**PROBLEM STATEMENT:** Below, output the records as a Markdown table with the columns Row and Text: start at the line containing "True or false: Common" and end after the line containing "What is the minimum value for Short?". Drop blank lines, and leave the pictures out of the table.

**SOURCE MATERIAL:**
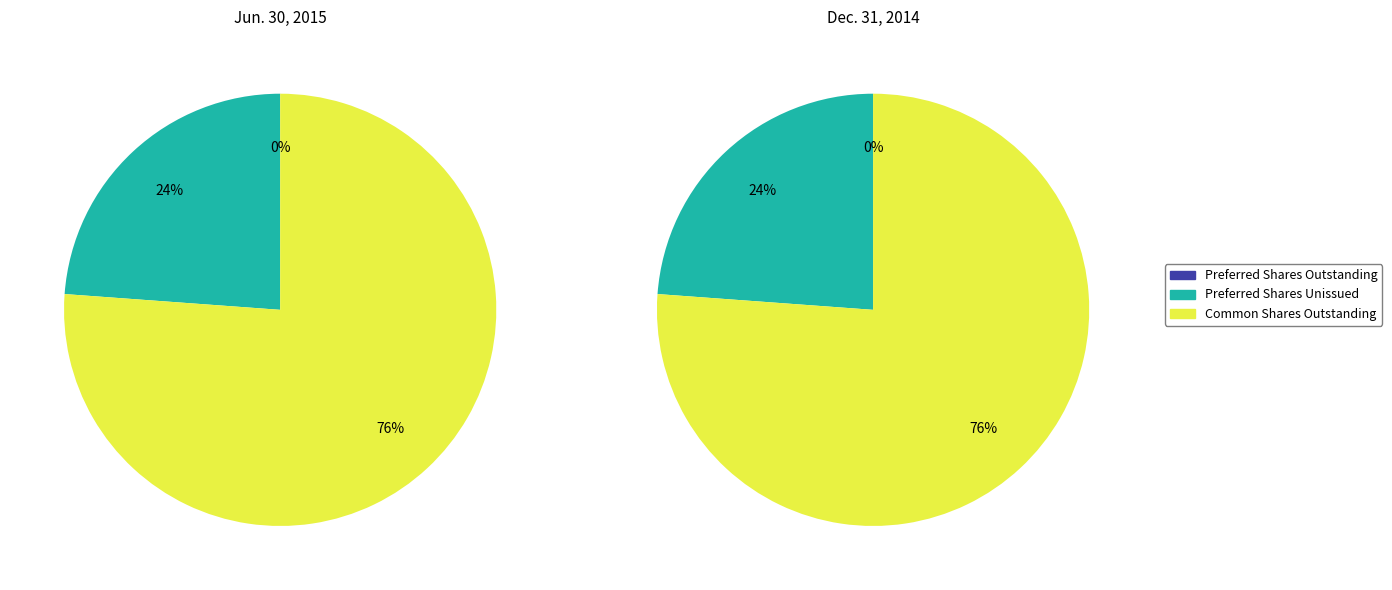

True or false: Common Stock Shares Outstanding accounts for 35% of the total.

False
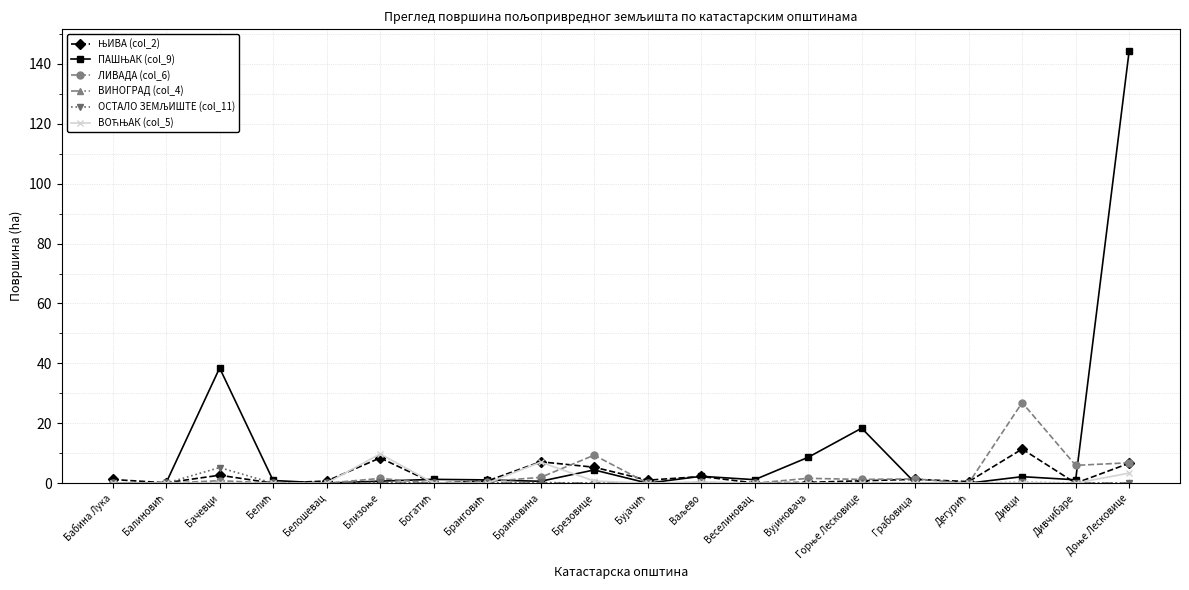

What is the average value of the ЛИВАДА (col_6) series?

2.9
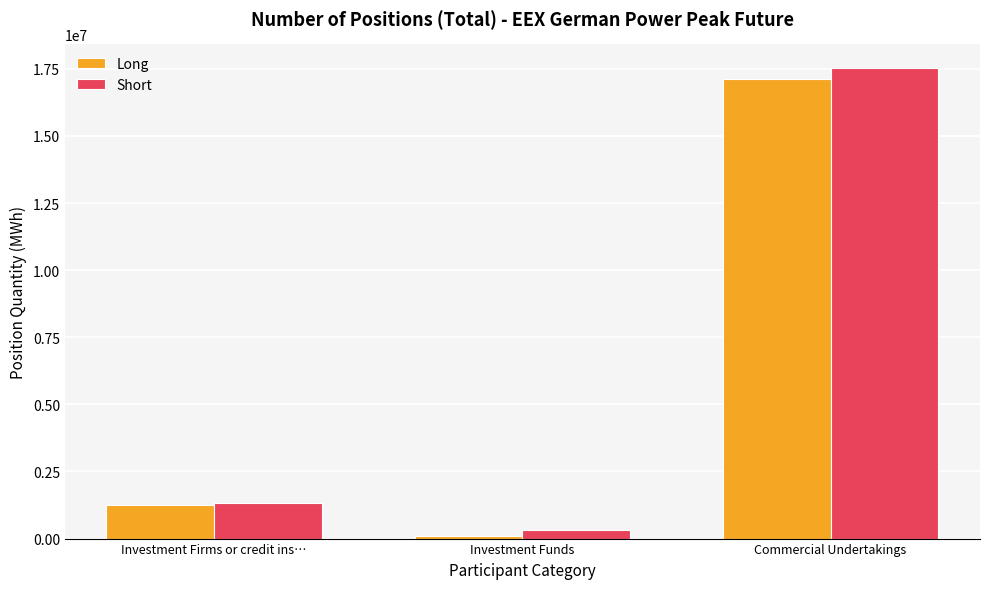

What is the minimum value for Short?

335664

--

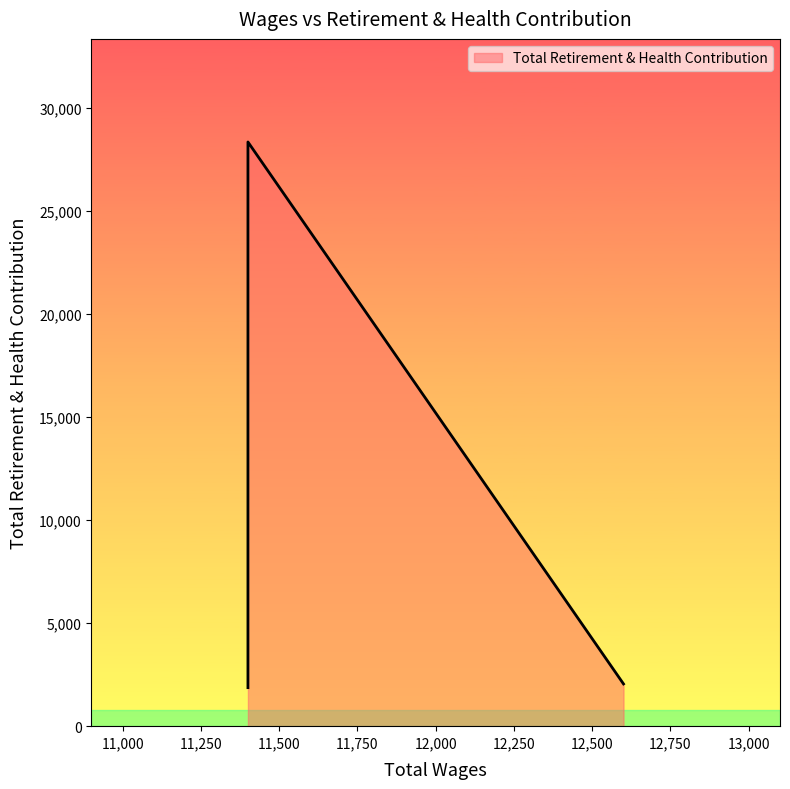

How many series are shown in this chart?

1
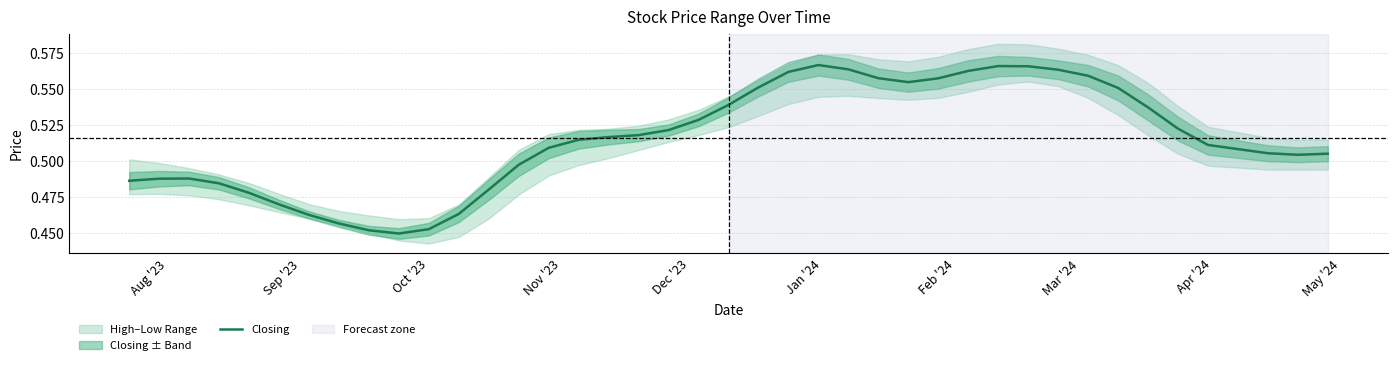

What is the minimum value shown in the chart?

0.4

==

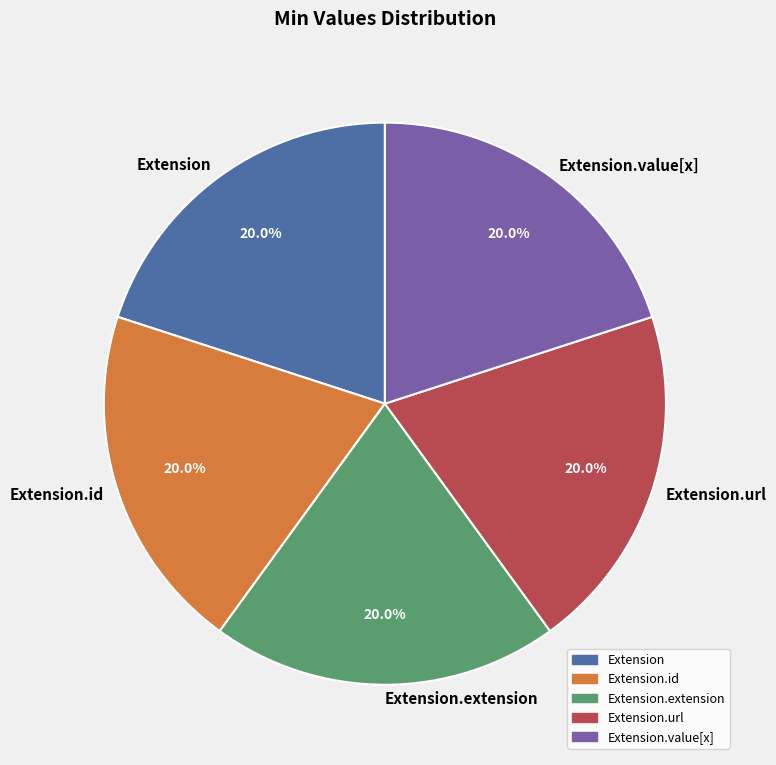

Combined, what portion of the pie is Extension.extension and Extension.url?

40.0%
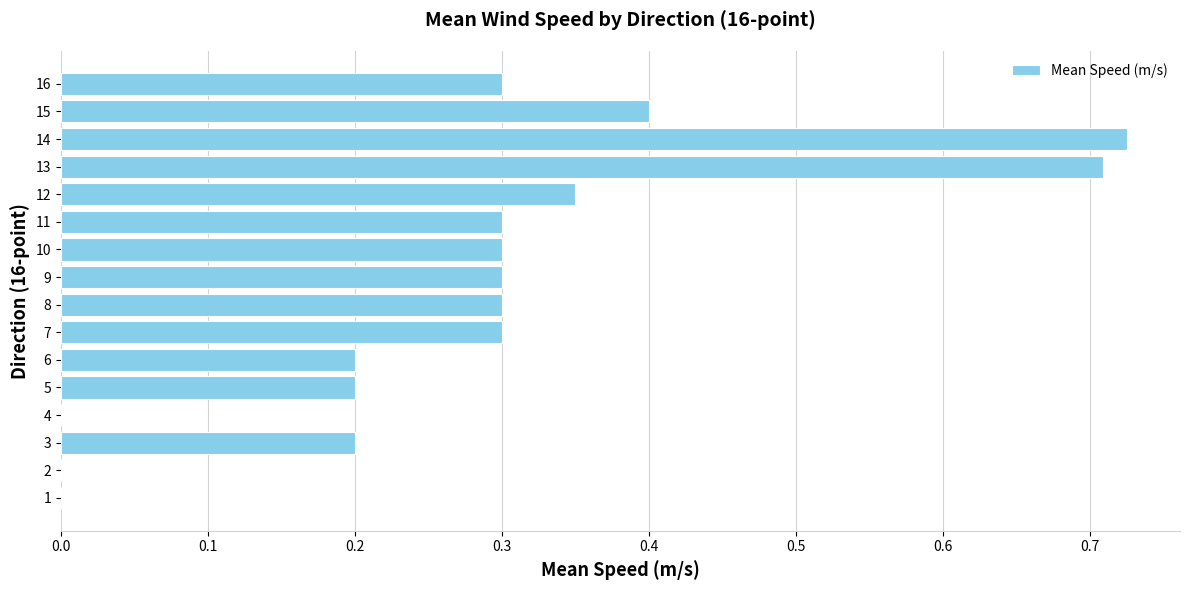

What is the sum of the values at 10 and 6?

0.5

**EXERCISE RESULT:**
| Row | Text |
|---|---|
| 1 | True or false: Common Stock Shares Outstanding accounts for 35% of the total. |
| 2 | False |
| 3 | What is the average value of the ЛИВАДА (col_6) series? |
| 4 | 2.9 |
| 5 | What is the minimum value for Short? |